Pan-cancer WGS data sources

GrCh37/hg19 BAM alignments for 2,489 primary tumour and matched normal whole-genome sequencing data were obtained as previously described18. In brief, 989 tumour–normal (T/N) pairs were obtained from The Cancer Genome Atlas (TCGA) Research Network (Genomic Data Commons at https://portal.gdc.cancer.gov/, accession: phs000178.v11.p8). Additional WGS data were obtained for 874 T/N pairs from the International Cancer Genome Consortium (ICGC) from multiple studies publicly available through the European Genome-phenome Archive (EGA; https://ega-archive.org). These cohorts include: 124 breast cancers21 (EGA: EGAS00001001178), 179 melanomas43 (EGA: EGAS00001001552), 49 lung adenocarcinomas44 (EGA: EGAS00001002801), 422 oesophageal adenocarcinomas45 (EGA: EGAD00001004417) and 100 malignant lymphomas (EGA: EGAD00001002123).

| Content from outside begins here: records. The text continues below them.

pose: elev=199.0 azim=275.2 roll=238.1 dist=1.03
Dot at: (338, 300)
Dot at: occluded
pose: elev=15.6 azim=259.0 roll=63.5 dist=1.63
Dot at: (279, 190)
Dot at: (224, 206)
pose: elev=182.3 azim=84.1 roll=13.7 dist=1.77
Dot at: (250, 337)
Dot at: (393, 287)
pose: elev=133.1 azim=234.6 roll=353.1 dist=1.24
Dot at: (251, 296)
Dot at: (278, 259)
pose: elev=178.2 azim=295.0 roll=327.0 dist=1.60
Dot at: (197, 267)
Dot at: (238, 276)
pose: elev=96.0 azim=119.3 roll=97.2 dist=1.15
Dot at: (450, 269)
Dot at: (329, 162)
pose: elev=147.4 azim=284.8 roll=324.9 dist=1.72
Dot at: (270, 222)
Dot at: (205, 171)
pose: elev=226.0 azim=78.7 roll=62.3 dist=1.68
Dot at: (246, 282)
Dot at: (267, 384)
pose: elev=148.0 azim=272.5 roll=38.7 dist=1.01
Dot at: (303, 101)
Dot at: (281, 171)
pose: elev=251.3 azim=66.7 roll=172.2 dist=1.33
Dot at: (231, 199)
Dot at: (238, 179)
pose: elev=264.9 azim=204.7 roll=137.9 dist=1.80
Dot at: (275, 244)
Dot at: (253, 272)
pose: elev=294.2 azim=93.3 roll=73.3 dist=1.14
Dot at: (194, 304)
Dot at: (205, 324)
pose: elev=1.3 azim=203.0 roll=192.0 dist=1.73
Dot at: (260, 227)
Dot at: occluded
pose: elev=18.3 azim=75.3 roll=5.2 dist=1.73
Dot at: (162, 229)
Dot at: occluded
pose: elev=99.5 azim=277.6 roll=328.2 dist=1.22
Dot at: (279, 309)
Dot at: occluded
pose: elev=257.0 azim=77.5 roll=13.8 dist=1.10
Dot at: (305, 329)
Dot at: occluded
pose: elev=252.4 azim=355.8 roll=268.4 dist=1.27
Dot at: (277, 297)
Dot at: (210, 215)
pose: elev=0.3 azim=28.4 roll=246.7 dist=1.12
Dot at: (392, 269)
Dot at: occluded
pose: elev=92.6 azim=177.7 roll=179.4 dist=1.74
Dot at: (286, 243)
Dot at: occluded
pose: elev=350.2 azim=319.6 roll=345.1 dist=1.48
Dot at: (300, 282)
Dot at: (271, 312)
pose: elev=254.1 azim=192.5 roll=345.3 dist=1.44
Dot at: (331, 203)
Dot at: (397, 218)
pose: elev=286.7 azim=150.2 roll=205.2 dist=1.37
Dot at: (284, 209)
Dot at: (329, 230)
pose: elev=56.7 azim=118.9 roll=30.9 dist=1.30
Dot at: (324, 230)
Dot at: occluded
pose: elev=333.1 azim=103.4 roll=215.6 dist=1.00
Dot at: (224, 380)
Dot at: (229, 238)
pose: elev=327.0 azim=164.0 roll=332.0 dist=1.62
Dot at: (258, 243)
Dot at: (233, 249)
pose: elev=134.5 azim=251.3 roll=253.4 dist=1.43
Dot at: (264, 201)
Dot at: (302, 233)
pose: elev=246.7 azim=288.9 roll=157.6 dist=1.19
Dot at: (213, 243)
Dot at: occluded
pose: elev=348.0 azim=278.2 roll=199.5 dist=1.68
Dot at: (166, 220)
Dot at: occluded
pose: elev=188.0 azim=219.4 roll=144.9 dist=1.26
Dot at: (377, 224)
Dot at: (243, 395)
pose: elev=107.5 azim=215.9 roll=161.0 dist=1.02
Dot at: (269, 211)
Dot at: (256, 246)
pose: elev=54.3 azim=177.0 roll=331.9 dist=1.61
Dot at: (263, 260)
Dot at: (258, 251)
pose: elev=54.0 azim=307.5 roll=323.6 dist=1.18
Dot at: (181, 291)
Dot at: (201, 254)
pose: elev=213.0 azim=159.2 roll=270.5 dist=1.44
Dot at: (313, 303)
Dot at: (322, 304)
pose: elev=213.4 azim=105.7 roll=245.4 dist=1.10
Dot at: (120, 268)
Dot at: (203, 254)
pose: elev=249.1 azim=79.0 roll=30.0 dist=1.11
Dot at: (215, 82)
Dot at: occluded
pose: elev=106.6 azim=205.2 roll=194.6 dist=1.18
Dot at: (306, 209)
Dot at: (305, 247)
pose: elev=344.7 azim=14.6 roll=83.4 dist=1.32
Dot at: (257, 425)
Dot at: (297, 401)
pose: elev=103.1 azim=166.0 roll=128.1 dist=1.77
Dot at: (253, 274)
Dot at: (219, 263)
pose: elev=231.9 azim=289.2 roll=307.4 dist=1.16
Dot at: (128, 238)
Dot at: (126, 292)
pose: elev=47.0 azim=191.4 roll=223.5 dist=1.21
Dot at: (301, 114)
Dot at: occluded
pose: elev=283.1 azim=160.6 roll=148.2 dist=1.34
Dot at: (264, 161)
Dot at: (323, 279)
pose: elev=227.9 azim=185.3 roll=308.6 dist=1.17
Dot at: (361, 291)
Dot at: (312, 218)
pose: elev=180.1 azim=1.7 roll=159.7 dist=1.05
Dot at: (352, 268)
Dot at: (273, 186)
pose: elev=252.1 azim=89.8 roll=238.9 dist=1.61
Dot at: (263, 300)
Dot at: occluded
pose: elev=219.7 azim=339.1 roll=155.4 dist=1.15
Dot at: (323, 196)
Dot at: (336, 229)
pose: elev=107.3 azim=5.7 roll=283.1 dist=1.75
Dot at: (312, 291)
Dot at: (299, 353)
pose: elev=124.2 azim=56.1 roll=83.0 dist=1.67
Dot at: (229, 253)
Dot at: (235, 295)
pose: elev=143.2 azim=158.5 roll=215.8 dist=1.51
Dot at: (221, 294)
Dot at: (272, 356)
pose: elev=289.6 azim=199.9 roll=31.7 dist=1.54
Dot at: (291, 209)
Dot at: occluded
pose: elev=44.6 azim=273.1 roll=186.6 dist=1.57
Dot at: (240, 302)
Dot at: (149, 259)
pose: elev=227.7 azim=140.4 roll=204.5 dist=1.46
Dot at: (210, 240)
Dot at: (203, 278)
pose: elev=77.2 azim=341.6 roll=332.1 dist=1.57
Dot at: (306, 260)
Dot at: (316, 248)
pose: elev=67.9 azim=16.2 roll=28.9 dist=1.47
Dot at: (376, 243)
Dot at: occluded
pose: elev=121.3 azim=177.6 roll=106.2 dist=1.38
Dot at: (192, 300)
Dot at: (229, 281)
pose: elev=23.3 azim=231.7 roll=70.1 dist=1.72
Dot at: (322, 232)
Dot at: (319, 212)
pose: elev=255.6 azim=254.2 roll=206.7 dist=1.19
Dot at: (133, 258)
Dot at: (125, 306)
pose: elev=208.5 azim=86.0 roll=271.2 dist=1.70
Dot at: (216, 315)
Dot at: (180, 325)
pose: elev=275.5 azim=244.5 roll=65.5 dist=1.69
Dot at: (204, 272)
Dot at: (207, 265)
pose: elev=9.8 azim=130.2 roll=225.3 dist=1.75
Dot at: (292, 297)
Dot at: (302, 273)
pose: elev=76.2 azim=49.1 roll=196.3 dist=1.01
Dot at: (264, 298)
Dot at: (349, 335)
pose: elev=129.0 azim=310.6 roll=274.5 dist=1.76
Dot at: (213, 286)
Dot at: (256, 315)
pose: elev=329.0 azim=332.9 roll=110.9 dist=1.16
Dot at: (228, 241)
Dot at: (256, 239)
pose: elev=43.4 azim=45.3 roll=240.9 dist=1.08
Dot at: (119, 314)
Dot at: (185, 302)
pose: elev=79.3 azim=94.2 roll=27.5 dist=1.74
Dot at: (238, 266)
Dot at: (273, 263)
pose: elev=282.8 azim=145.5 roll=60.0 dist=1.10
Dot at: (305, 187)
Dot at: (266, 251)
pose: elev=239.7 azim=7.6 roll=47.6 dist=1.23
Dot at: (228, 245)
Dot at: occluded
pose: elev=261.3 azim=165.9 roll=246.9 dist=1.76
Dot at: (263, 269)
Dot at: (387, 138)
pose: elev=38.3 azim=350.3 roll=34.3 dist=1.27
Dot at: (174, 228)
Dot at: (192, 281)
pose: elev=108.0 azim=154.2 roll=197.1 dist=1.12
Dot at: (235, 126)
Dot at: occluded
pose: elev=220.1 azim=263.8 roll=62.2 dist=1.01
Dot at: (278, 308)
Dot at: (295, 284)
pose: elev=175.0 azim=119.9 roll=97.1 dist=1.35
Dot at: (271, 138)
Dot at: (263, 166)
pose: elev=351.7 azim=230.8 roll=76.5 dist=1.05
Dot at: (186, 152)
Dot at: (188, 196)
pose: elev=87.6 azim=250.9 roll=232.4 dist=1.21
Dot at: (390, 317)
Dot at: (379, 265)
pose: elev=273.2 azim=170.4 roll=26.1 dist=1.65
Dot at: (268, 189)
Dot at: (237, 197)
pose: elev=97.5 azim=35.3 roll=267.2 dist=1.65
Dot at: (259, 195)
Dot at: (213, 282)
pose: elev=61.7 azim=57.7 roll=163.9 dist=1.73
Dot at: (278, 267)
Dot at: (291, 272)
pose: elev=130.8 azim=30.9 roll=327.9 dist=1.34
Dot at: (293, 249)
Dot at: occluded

Additional BAMs for 121 T/N pairs from a pan-cancer cohort obtained as part of a New York City-based multi-institution collaborative research effort comprising the Memorial Sloan Kettering Cancer Center (MSKCC), New York University, Stony Brook University Hospital, Lenox Hill, Northwell Health, Columbia University, Montefiore, and Cornell, and led by the New York Genome Center, were included here and were previously described18. Study approval was obtained through a central institutional review board (IRB), Biomedical Research Alliance of New York, and by local IRBs, including Stony Brook University and Northwell Health. In addition, 55 prostate cancers that were previously published were obtained through dbGaP with accession phs000447.v1.p1 (ref. 15). BAMs for 80 T/N pairs were obtained from a collaborative precision oncology effort between the Weill Cornell Englander Institute for Precision Medicine (EIPM) and the New York Genome Center. This study was approved by an institutional review board (WCM IRB no. 1305013903). A total of 340 T/N pairs across 80 cases across longitudinally or spatially distinct biopsies from Barrett’s oesophagus tumours were obtained as part of a previous study46.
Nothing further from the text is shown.